Even the overcast skies of early spring would set the colors glowing and illuminate key scenes and figures of the Christian faith.
Now these priceless tableaus are destroyed, melted by the June 9 fire which destroyed the church and smashed by the wrecker's ball which demolished the 130-year old landmark. Only slivers can be found in the wreckage.
In an earlier interview with the News and Forum before the fire, Sacred Heart's pastor explained the value of the now destroyed windows.
"The windows are a great teaching tool to communicate faith in a really wonderful way," said the Reverend Daniel Riley, pastor of the gothic revival-style church in Weymouth Landing. "They provide a lot of warmth and character and color to what is a beautiful church. And they are of tremendous artistic value."

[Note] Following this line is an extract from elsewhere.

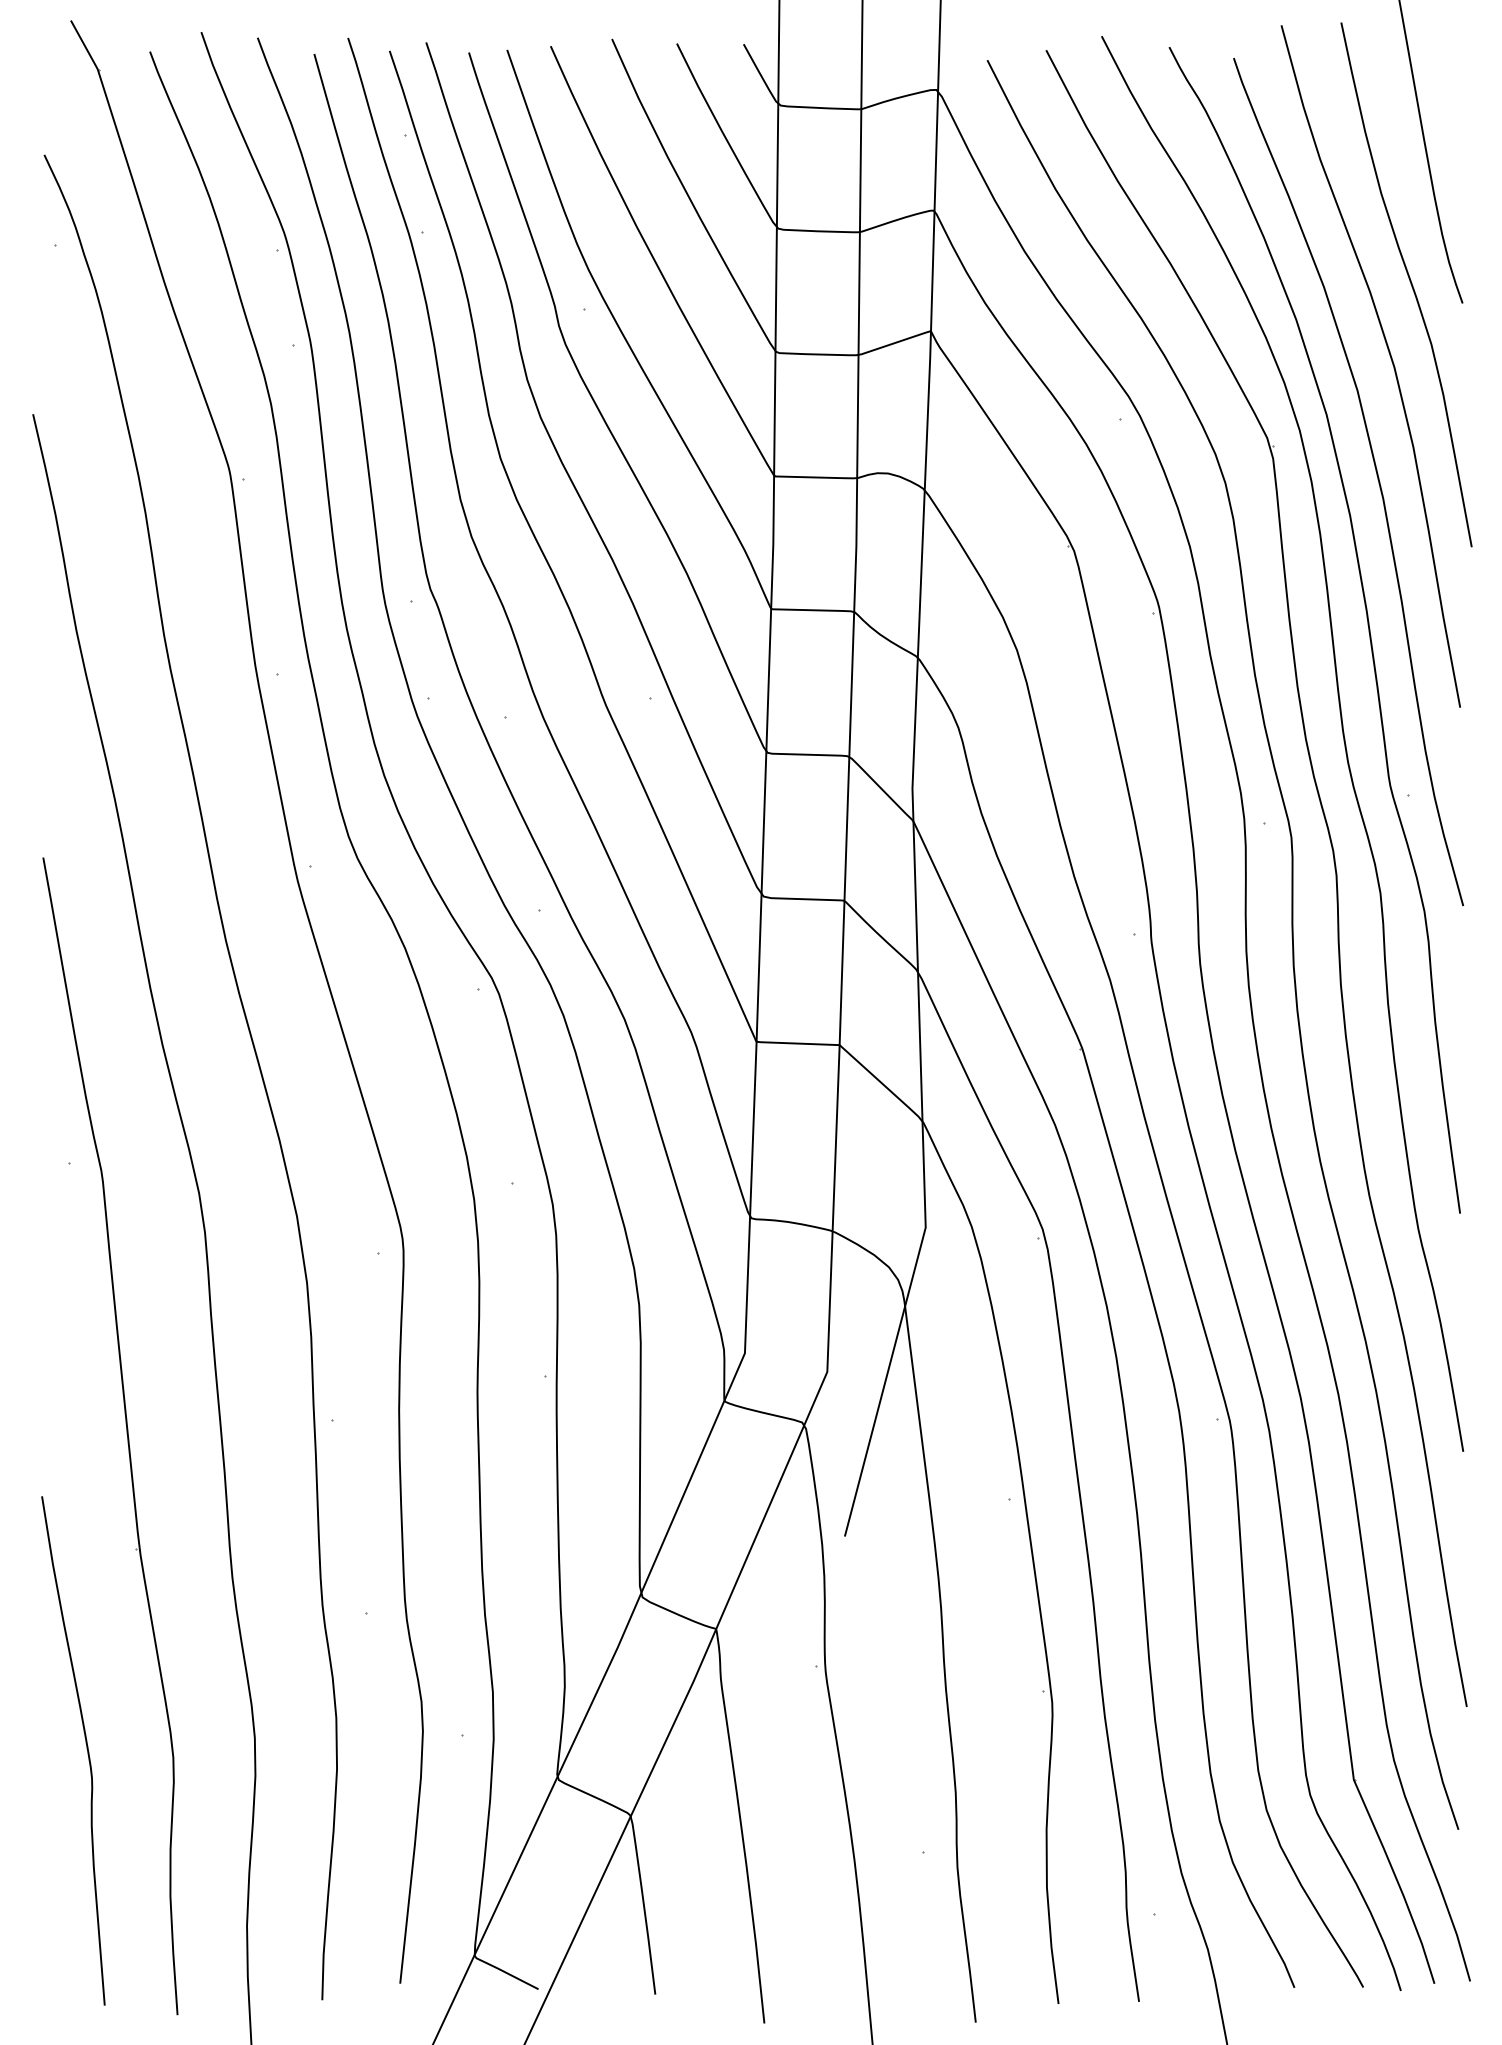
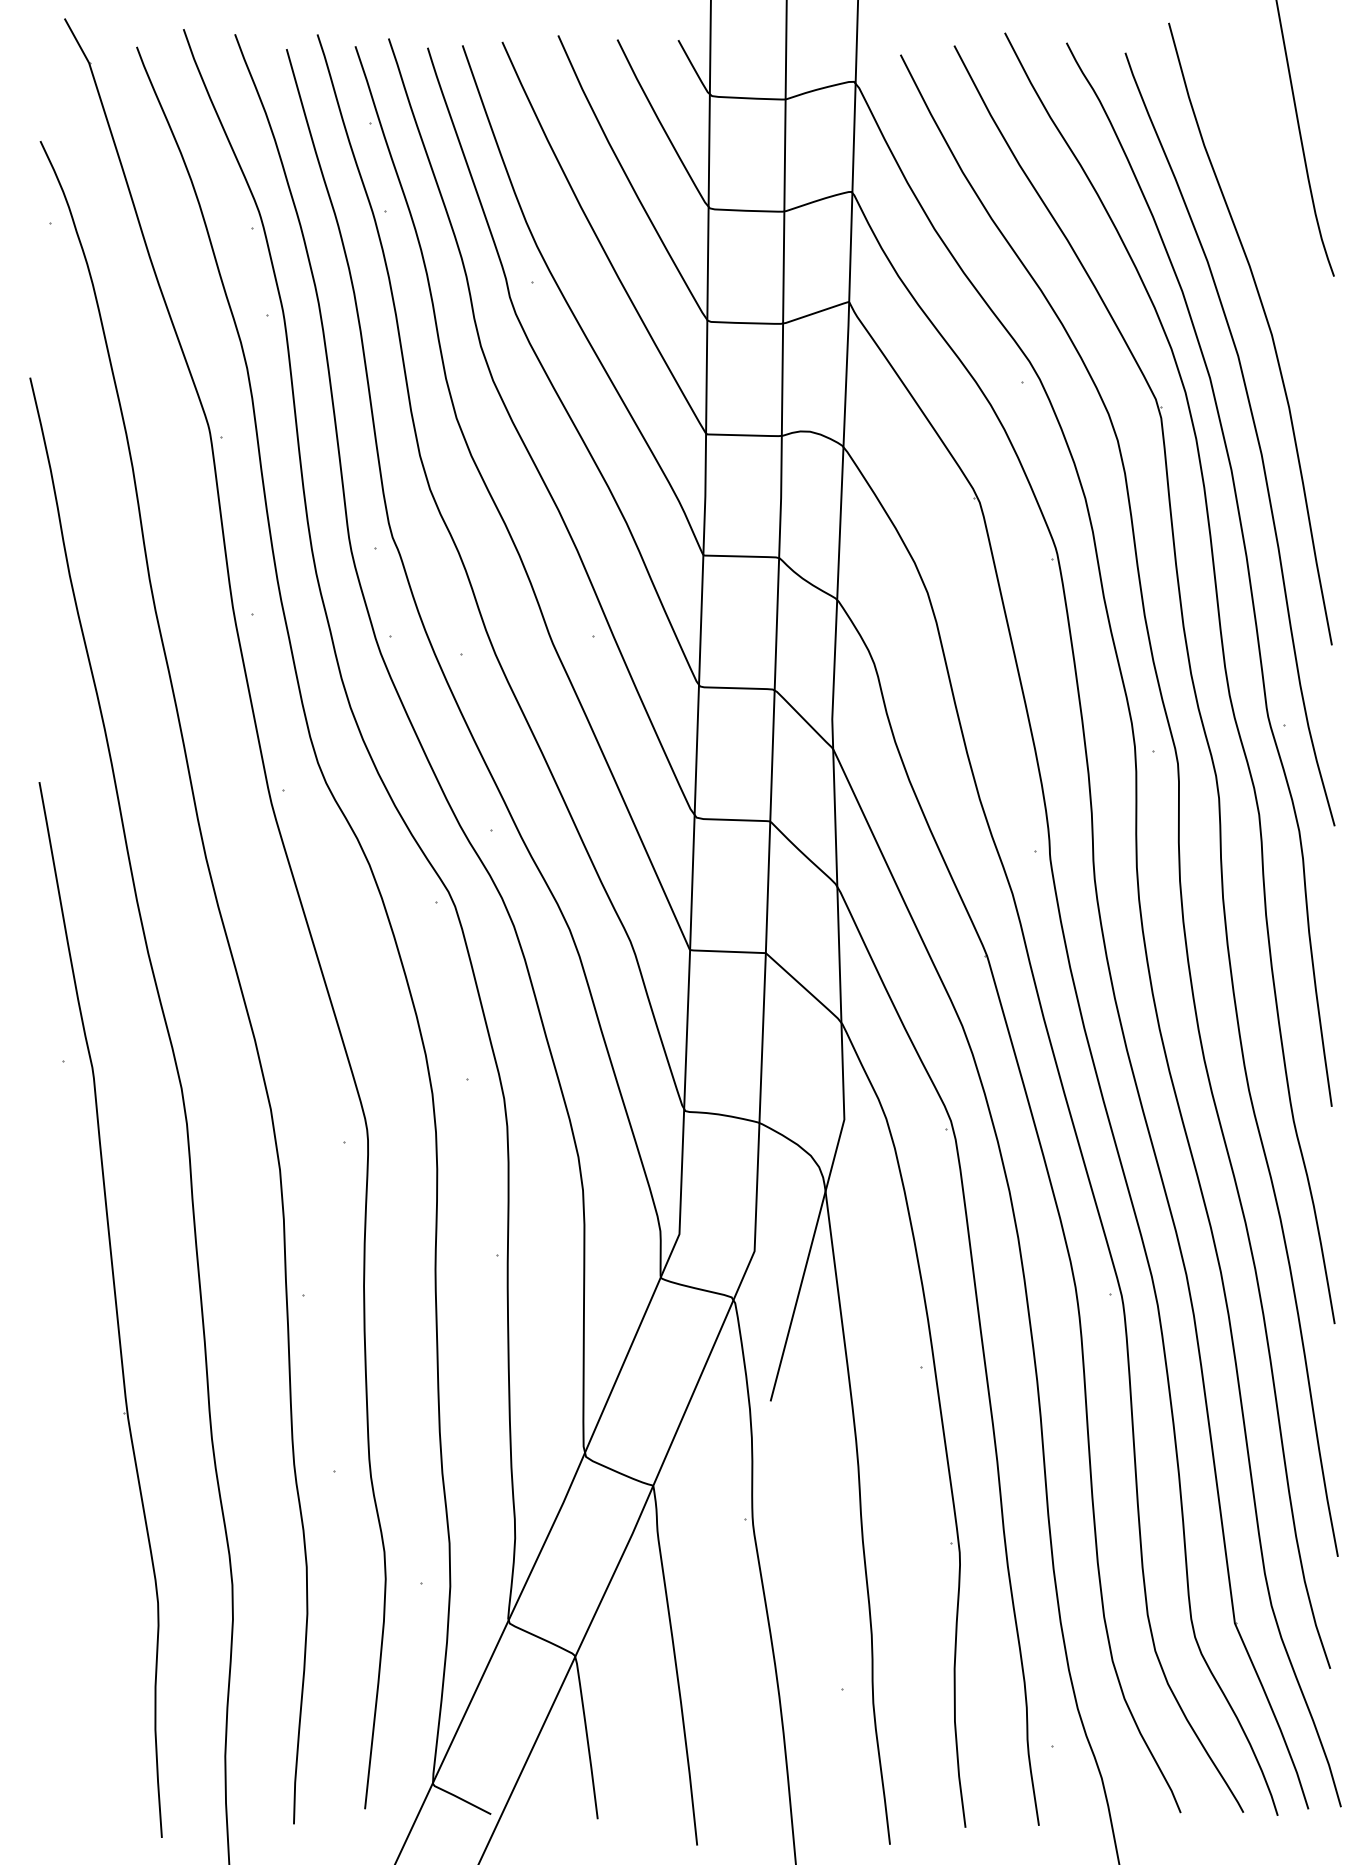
curve: (1410, 284) -> (1286, 259), removed
curve: (86, 1747) -> (78, 1593), removed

Several of the 14 large windows on either side of the church nave depicted events from the Gospel accounts of the week leading up to Easter: Jesus praying in the garden of Gethsemane, the Crucifixion and the Resurrection.
"Words alone aren't enough," said Fr. Riley. "Even when people don't consciously think about these windows, they are subconsciously communicating the message. Music can do the same thing. All the arts help communicate the whole message of Christianity in a beautiful way."
The art of stained glass developed in the eleventh and twelfth centuries with the rise of gothic architecture, said Raymond DiBona, parish historian and president of the Archives Society. The high pointed arches created large openings for light to come in through the church windows.
"And what better thing to do with that space than to put in figures and stories from the Bible?" he said. Sacred Heart's stained glass windows were created by several different studios and installed over a period of about 30 years, whenever donors and funds were available, said DiBona. Only the two lancet windows over the high altar were of stained glass when the church was consecrated in 1872.